No que diz respeito ao trabalho individual do elenco, há que admitir que, como toda a crítica mundial tem vindo a proclamar, Anne Hathaway é a grande revelação de “Ocean’s 8”. Até hoje, as prestações mais criticamente aclamadas da atriz têm sido em papéis dramáticos, mas a sua Daphne Kluger é uma delícia paródica do tipo de celebridade narcisista que reina em Hollywood. Se não fosse o seu trabalho, o terceiro ato do filme poderia correr o risco de implodir a narrativa, mas Hathaway nunca vacila. Helena Bonham Carter, que interpreta Rose Weil e com quem Hathaway partilha a maior parte das suas cenas, é também merecedora de aplausos, nem que seja pelo seu inesperado sotaque irlandês. Sarah Paulson também excele, mas de um modo mais subtil, ilustrando o modo como Tammy está sempre a controlar tudo o que se passa à sua volta com detalhes tão minuciosos como a direção do seu olhar ou o ritmo do passo.
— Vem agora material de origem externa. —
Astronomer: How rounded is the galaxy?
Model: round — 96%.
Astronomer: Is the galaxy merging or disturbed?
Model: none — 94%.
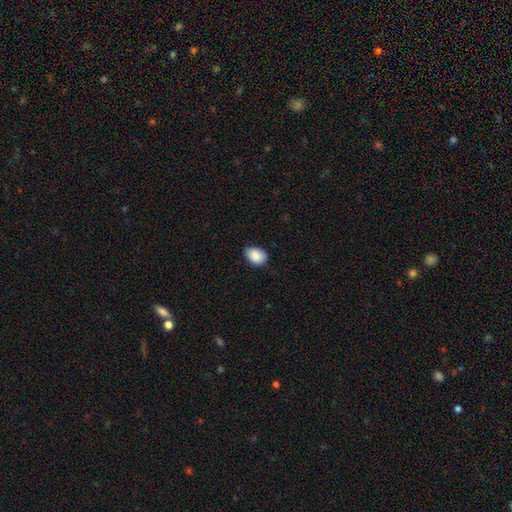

Kaling e Awkwafina trazem necessária leveza aos seus papéis e, verdade seja dita, Rihanna pouco ou nada faz que mereça grande admiração, mas também não descarrila o filme. Bullock, tal como a sua personagem, é um epíteto de pragmatismo e competência, dando vida a Debbie com sobriedade e cedendo todos os seus momentos às parceiras de cena. Infelizmente, Cate Blanchett é uma relativa desilusão, trazendo pouca ou nenhuma interioridade a Lou, que, por vezes, parece mais um cabide estiloso para uma coleção de grandes figurinos do que uma pessoa de carne, osso e personalidade tridimensional. Tendo em conta que parte do prazer de ver este filme tão obsessivamente focado no mundo da moda é lavar a vista com roupas de extrema elegância, não se pode dizer que a sua prestação afete o projeto de modo muito intenso, é claro.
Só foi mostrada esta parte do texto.